Oireachtas Joint and Select Committees

Wednesday, 17 May 2017

Joint Oireachtas Committee on Health

UN Convention on the Rights of Persons with Disabilities: Discussion

1:30 pm

Ms Sarah Lennon:

Deputy Durkan raised a very important point on decongregation. It is dangerous but it cannot be an ideology. He has asked for reassurance. There is much we can do but we cannot reassure about everything because there is risk to living in the community. Every one of us experiences risk on a daily basis but there is a huge dignity to that risk. In some ways, the unpleasant aspects of the community have to be part of a development process for people, albeit we have to remember that there are people who have been in institutional care for 40, 50, 60 years or more to whom we have a huge responsibility. That is an important point. We have contributed to their disability and we have to remember our responsibility to them.

The UNCRPD defines an institution as promoting isolation, segregation, lack of control, lack of choice, rigidity, identical activities and being under authority and paternalism. In terms of risk and reassurance, if that is the alternative, then how bad can the community be? Statistics show that 150 people moved out in 2015, 27 of whom went to nursing homes. Some 53% moved in with four or more people and only 9%, or about 14 people, moved into their own accommodation.

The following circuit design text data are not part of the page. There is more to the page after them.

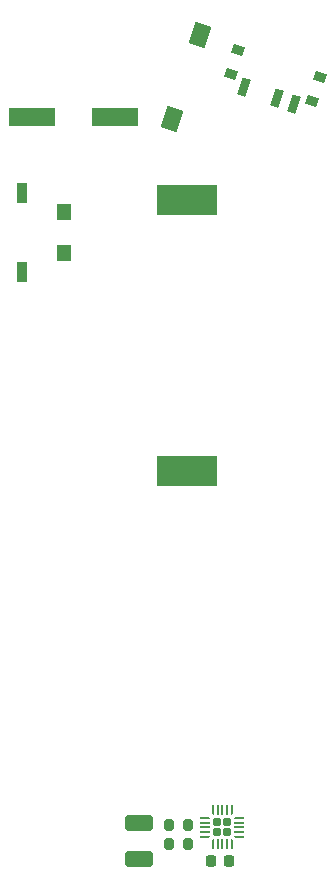
<source format=gbp>
G04 #@! TF.GenerationSoftware,KiCad,Pcbnew,7.0.2*
G04 #@! TF.CreationDate,2023-07-19T18:17:07-07:00*
G04 #@! TF.ProjectId,dc31-badge-sao,64633331-2d62-4616-9467-652d73616f2e,rev?*
G04 #@! TF.SameCoordinates,Original*
G04 #@! TF.FileFunction,Paste,Bot*
G04 #@! TF.FilePolarity,Positive*
%FSLAX46Y46*%
G04 Gerber Fmt 4.6, Leading zero omitted, Abs format (unit mm)*
G04 Created by KiCad (PCBNEW 7.0.2) date 2023-07-19 18:17:07*
%MOMM*%
%LPD*%
G01*
G04 APERTURE LIST*
G04 Aperture macros list*
%AMRoundRect*
0 Rectangle with rounded corners*
0 $1 Rounding radius*
0 $2 $3 $4 $5 $6 $7 $8 $9 X,Y pos of 4 corners*
0 Add a 4 corners polygon primitive as box body*
4,1,4,$2,$3,$4,$5,$6,$7,$8,$9,$2,$3,0*
0 Add four circle primitives for the rounded corners*
1,1,$1+$1,$2,$3*
1,1,$1+$1,$4,$5*
1,1,$1+$1,$6,$7*
1,1,$1+$1,$8,$9*
0 Add four rect primitives between the rounded corners*
20,1,$1+$1,$2,$3,$4,$5,0*
20,1,$1+$1,$4,$5,$6,$7,0*
20,1,$1+$1,$6,$7,$8,$9,0*
20,1,$1+$1,$8,$9,$2,$3,0*%
%AMRotRect*
0 Rectangle, with rotation*
0 The origin of the aperture is its center*
0 $1 length*
0 $2 width*
0 $3 Rotation angle, in degrees counterclockwise*
0 Add horizontal line*
21,1,$1,$2,0,0,$3*%
%AMFreePoly0*
4,1,14,0.085355,0.385355,0.100000,0.350000,0.100000,-0.350000,0.085355,-0.385355,0.050000,-0.400000,-0.050000,-0.400000,-0.085355,-0.385355,-0.100000,-0.350000,-0.100000,0.299289,-0.085355,0.334644,-0.034644,0.385355,0.000711,0.400000,0.050000,0.400000,0.085355,0.385355,0.085355,0.385355,$1*%
%AMFreePoly1*
4,1,14,0.034644,0.385355,0.085355,0.334644,0.100000,0.299289,0.100000,-0.350000,0.085355,-0.385355,0.050000,-0.400000,-0.050000,-0.400000,-0.085355,-0.385355,-0.100000,-0.350000,-0.100000,0.350000,-0.085355,0.385355,-0.050000,0.400000,-0.000711,0.400000,0.034644,0.385355,0.034644,0.385355,$1*%
%AMFreePoly2*
4,1,14,0.385355,0.085355,0.400000,0.050000,0.400000,-0.050000,0.385355,-0.085355,0.350000,-0.100000,-0.299289,-0.100000,-0.334644,-0.085355,-0.385355,-0.034644,-0.400000,0.000711,-0.400000,0.050000,-0.385355,0.085355,-0.350000,0.100000,0.350000,0.100000,0.385355,0.085355,0.385355,0.085355,$1*%
%AMFreePoly3*
4,1,14,0.385355,0.085355,0.400000,0.050000,0.400000,-0.050000,0.385355,-0.085355,0.350000,-0.100000,-0.350000,-0.100000,-0.385355,-0.085355,-0.400000,-0.050000,-0.400000,-0.000711,-0.385355,0.034644,-0.334644,0.085355,-0.299289,0.100000,0.350000,0.100000,0.385355,0.085355,0.385355,0.085355,$1*%
%AMFreePoly4*
4,1,14,0.085355,0.385355,0.100000,0.350000,0.100000,-0.299289,0.085355,-0.334644,0.034644,-0.385355,-0.000711,-0.400000,-0.050000,-0.400000,-0.085355,-0.385355,-0.100000,-0.350000,-0.100000,0.350000,-0.085355,0.385355,-0.050000,0.400000,0.050000,0.400000,0.085355,0.385355,0.085355,0.385355,$1*%
%AMFreePoly5*
4,1,14,0.085355,0.385355,0.100000,0.350000,0.100000,-0.350000,0.085355,-0.385355,0.050000,-0.400000,0.000711,-0.400000,-0.034644,-0.385355,-0.085355,-0.334644,-0.100000,-0.299289,-0.100000,0.350000,-0.085355,0.385355,-0.050000,0.400000,0.050000,0.400000,0.085355,0.385355,0.085355,0.385355,$1*%
%AMFreePoly6*
4,1,14,0.334644,0.085355,0.385355,0.034644,0.400000,-0.000711,0.400000,-0.050000,0.385355,-0.085355,0.350000,-0.100000,-0.350000,-0.100000,-0.385355,-0.085355,-0.400000,-0.050000,-0.400000,0.050000,-0.385355,0.085355,-0.350000,0.100000,0.299289,0.100000,0.334644,0.085355,0.334644,0.085355,$1*%
%AMFreePoly7*
4,1,14,0.385355,0.085355,0.400000,0.050000,0.400000,0.000711,0.385355,-0.034644,0.334644,-0.085355,0.299289,-0.100000,-0.350000,-0.100000,-0.385355,-0.085355,-0.400000,-0.050000,-0.400000,0.050000,-0.385355,0.085355,-0.350000,0.100000,0.350000,0.100000,0.385355,0.085355,0.385355,0.085355,$1*%
G04 Aperture macros list end*
%ADD10FreePoly0,90.000000*%
%ADD11RoundRect,0.050000X0.350000X-0.050000X0.350000X0.050000X-0.350000X0.050000X-0.350000X-0.050000X0*%
%ADD12FreePoly1,90.000000*%
%ADD13FreePoly2,90.000000*%
%ADD14RoundRect,0.050000X0.050000X-0.350000X0.050000X0.350000X-0.050000X0.350000X-0.050000X-0.350000X0*%
%ADD15FreePoly3,90.000000*%
%ADD16FreePoly4,90.000000*%
%ADD17FreePoly5,90.000000*%
%ADD18FreePoly6,90.000000*%
%ADD19FreePoly7,90.000000*%
%ADD20RoundRect,0.172500X0.172500X-0.172500X0.172500X0.172500X-0.172500X0.172500X-0.172500X-0.172500X0*%
%ADD21RotRect,1.900000X1.400000X71.700000*%
%ADD22R,4.000000X1.600000*%
%ADD23RoundRect,0.250000X0.925000X-0.412500X0.925000X0.412500X-0.925000X0.412500X-0.925000X-0.412500X0*%
%ADD24R,1.250000X1.400000*%
%ADD25R,0.950000X1.675000*%
%ADD26RoundRect,0.200000X-0.200000X-0.275000X0.200000X-0.275000X0.200000X0.275000X-0.200000X0.275000X0*%
%ADD27R,5.100000X2.500000*%
%ADD28RoundRect,0.225000X-0.225000X-0.250000X0.225000X-0.250000X0.225000X0.250000X-0.225000X0.250000X0*%
%ADD29RoundRect,0.200000X0.200000X0.275000X-0.200000X0.275000X-0.200000X-0.275000X0.200000X-0.275000X0*%
%ADD30RotRect,0.800000X1.000000X251.701000*%
%ADD31RotRect,0.700000X1.500000X341.701000*%
G04 APERTURE END LIST*
D10*
X121925000Y-130250000D03*
D11*
X121925000Y-129850000D03*
X121925000Y-129450000D03*
X121925000Y-129050000D03*
D12*
X121925000Y-128650000D03*
D13*
X121275000Y-128000000D03*
D14*
X120875000Y-128000000D03*
X120475000Y-128000000D03*
X120075000Y-128000000D03*
D15*
X119675000Y-128000000D03*
D16*
X119025000Y-128650000D03*
D11*
X119025000Y-129050000D03*
X119025000Y-129450000D03*
X119025000Y-129850000D03*
D17*
X119025000Y-130250000D03*
D18*
X119675000Y-130900000D03*
D14*
X120075000Y-130900000D03*
X120475000Y-130900000D03*
X120875000Y-130900000D03*
D19*
X121275000Y-130900000D03*
D20*
X120900000Y-129025000D03*
X120050000Y-129025000D03*
X120900000Y-129875000D03*
X120050000Y-129875000D03*
D21*
X116247528Y-69460346D03*
X118602472Y-62339654D03*
D22*
X104325000Y-69350000D03*
X111400000Y-69350000D03*
D23*
X113450000Y-129062500D03*
X113450000Y-132137500D03*
D24*
X107050000Y-80850000D03*
X107050000Y-77350000D03*
D25*
X103550000Y-82425000D03*
X103550000Y-75775000D03*
D26*
X115950000Y-129295000D03*
X117600000Y-129295000D03*
D27*
X117475000Y-99250000D03*
X117475000Y-76350000D03*
D28*
X119500000Y-132310000D03*
X121050000Y-132310000D03*
D29*
X117600000Y-130835000D03*
X115950000Y-130835000D03*
D30*
X128096481Y-67960891D03*
X128755830Y-65967086D03*
X121824984Y-63675062D03*
X121165635Y-65668867D03*
D31*
X122275055Y-66773035D03*
X125123348Y-67714962D03*
X126547494Y-68185926D03*
M02*

</source>
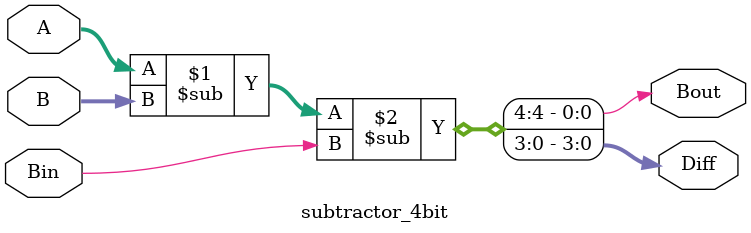
<source format=v>
module adder_4bit (
    input [3:0] A,  // 4-bit 입력 A
    input [3:0] B,  // 4-bit 입력 B
    input Cin,      // 입력 캐리
    output [3:0] Sum, // 4-bit 합계
    output Cout      // 출력 캐리
);
    assign {Cout, Sum} = A + B + Cin; // 가산기 동작
endmodule

module subtractor_4bit (
    input [3:0] A,  // 4-bit 입력 A
    input [3:0] B,  // 4-bit 입력 B
    input Bin,      // 입력 Borrow (감산용 캐리)
    output [3:0] Diff, // 4-bit 차이
    output Bout     // 출력 Borrow
);
    assign {Bout, Diff} = A - B - Bin; // 감산기 동작
endmodule

</source>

Although I do not want to throw the cat among the pigeons and we still have work to do in terms of the 2,600 people still in an institution today, the next conversation we need to have is in the context of group homes and houses where four or five people live with people who they did not necessarily choose to live with or who are not their family. I mean family in the broadest sense, including people who might want to start a family or have a partner of their own. The Committee on the Rights of Persons with Disabilities has defined a smaller group home as an institution if it fits the definition of one. It is not about how many people reside there. We spoke about ten people or more for a congregated setting in Ireland but the Committee on the Rights of Persons with Disabilities is very clear that it does not matter how many people live in the property, rather, if it meets its definition of an institution then that is what it is. We need to bear in mind that as we move past congregated settings, the use of community group homes will have to come under scrutiny.